Any sufficiently advanced technology is indistinguishable from magic – Arthur C. Clarke
This weekend was the first Defcon I attended, and if I had to summarize what I learned, it would be two-fold. One, any sense of security we feel in life is a lie. Second, for some of the things the speakers were doing, I might as well have been attending a magic seminar.

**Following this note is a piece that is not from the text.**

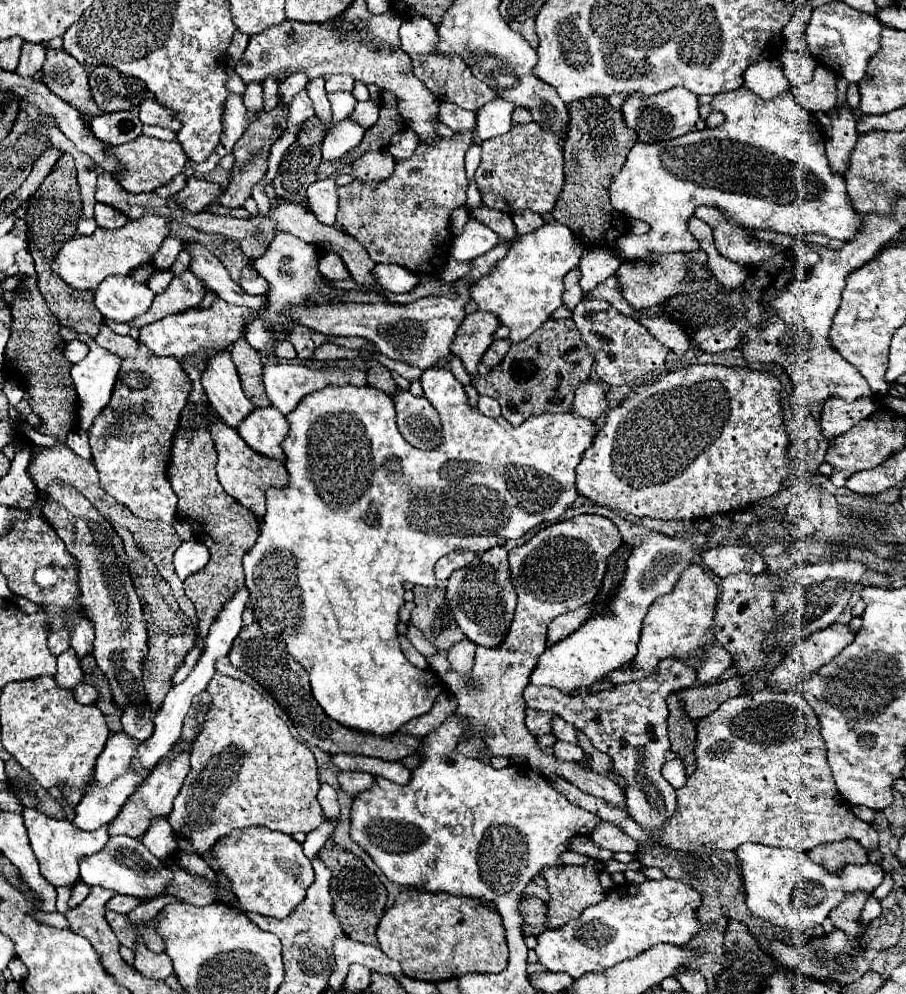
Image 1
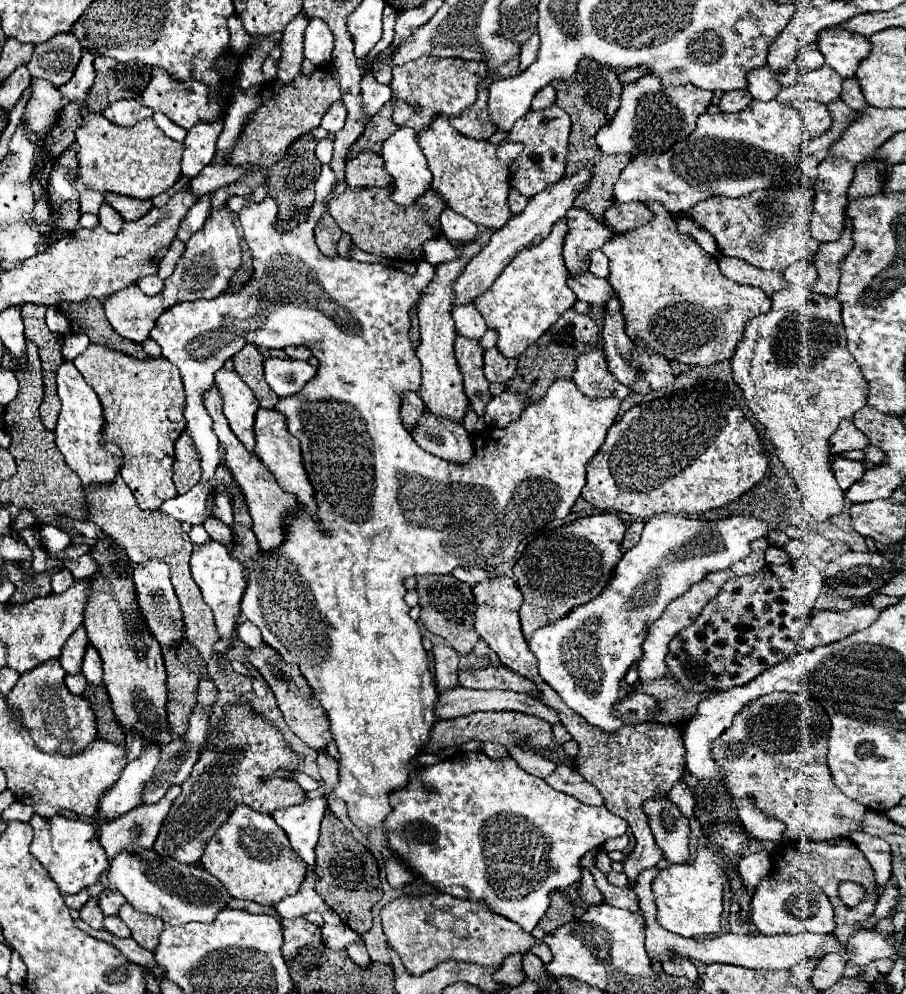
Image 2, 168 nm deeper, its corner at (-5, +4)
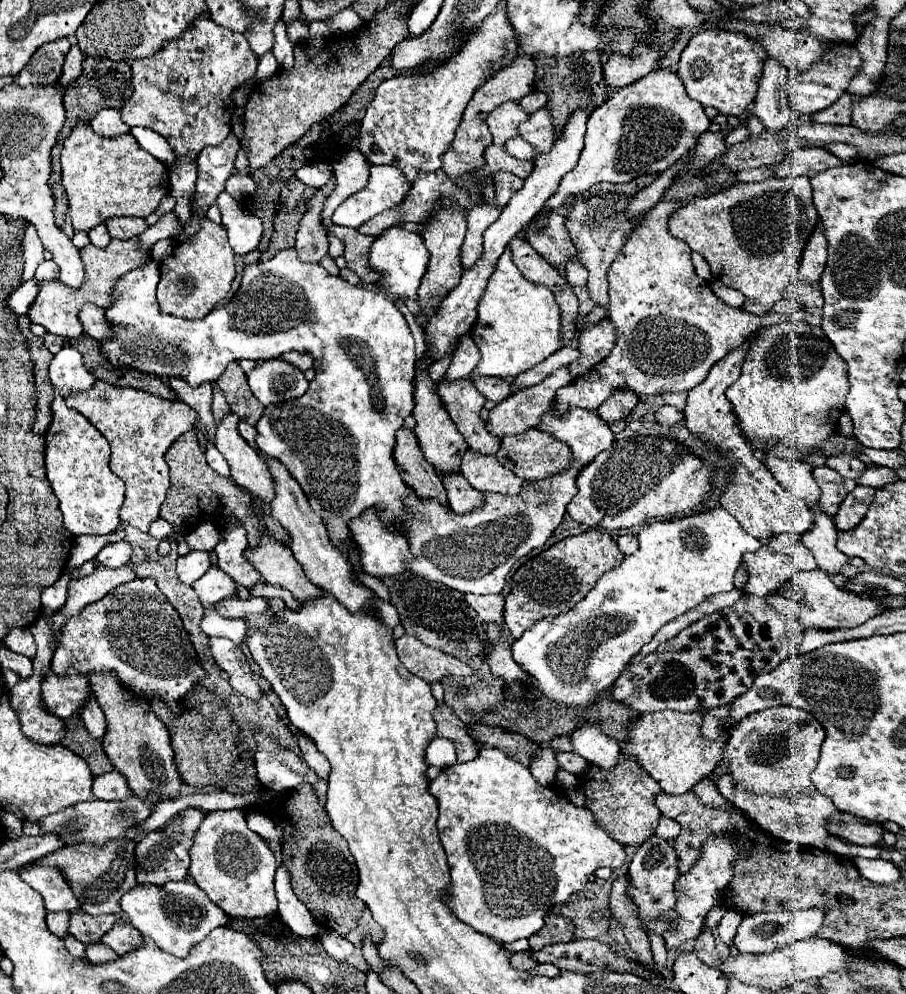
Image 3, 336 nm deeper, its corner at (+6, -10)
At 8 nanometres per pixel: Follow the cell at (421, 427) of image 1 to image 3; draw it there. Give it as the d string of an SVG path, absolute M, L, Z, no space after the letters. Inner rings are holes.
M461 473L443 477L443 485L447 489L449 507L453 509L453 513L467 513L467 511L475 511L477 507L481 507L483 493L473 489Z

It felt like a progressive learning experience beginning at showing me all the ways my current security is worthless, and then showing how to completely bypass my security regardless of how strong it is. The first thought that popped into my head at the end of the last talk was that I might as well just leave my door unlocked and take off all network security, and least then I’d be living in reality. But then I remembered back to my very first job. It was a summer job at Target, and upon hire the head security guard gave the new batch of employees the standard security talk. What stuck out in my mind even then, was when he said that there is no way that they will be able to prevent shoplifting from the store. It’s going to happen. But their goal was to instead provide more security than the Walmart across the street so that all the shoplifters would go there instead. You don’t need to out run the bear, just the person you are with.
But even still, its a sobering experience to have your mediocrity presented to you in a PowerPoint presentation every hour on the hour. I didn’t learn new techniques so much as I gained a newfound motivation for not winding up on the Wall of Sheep, a list projected on a screen that listed user names and passwords from people in the surrounding networks. Security is an impossible task, so I think I better get started on it now.

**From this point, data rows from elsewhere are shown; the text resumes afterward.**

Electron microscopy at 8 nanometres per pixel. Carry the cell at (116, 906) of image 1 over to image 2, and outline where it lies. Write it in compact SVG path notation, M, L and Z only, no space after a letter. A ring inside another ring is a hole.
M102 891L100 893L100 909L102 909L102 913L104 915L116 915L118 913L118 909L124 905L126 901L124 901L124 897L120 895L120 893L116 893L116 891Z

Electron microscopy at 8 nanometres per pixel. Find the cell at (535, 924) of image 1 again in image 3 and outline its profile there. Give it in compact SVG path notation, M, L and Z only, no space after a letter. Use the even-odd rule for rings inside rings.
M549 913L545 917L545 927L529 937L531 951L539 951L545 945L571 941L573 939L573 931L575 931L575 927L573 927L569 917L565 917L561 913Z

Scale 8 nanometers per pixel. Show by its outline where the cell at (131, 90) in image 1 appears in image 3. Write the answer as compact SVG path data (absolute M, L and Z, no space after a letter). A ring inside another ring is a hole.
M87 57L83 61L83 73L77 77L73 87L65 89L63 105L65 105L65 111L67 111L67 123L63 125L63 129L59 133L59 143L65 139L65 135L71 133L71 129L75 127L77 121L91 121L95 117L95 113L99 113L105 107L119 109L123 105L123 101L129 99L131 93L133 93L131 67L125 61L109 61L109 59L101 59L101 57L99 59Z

There is no such thing as 100% secure. Doors, locks, firewalls, passwords and the like only keep out the opponents with poor motivation or lack of imagination.
The fundamental problem remains that defenders must remain vigilante 24/7 on all fronts while an attacker need only exploit a single point of failure to succeed.
Richard Bejtlich who taught the TCP/IP Weapons class I attended at Blackhat had a good blogpost on the subject recently:
http://taosecurity.blogspot.com/2008/08/more-threat-reduction-not-just.html
“Recently I attended a briefing were a computer crimes agent from the FBI made the following point:
Your job is vulnerability reduction. Our job is threat reduction.
In other words, it is beyond the legal or practical capability of most computer crime victims to investigate, prosecute, and incarcerate threats. Therefore, we cannot independently influence the threat portion of the risk equation. We can play with the asset and vulnerability aspects, but that leaves the adversary free to continue attacking until they succeed.”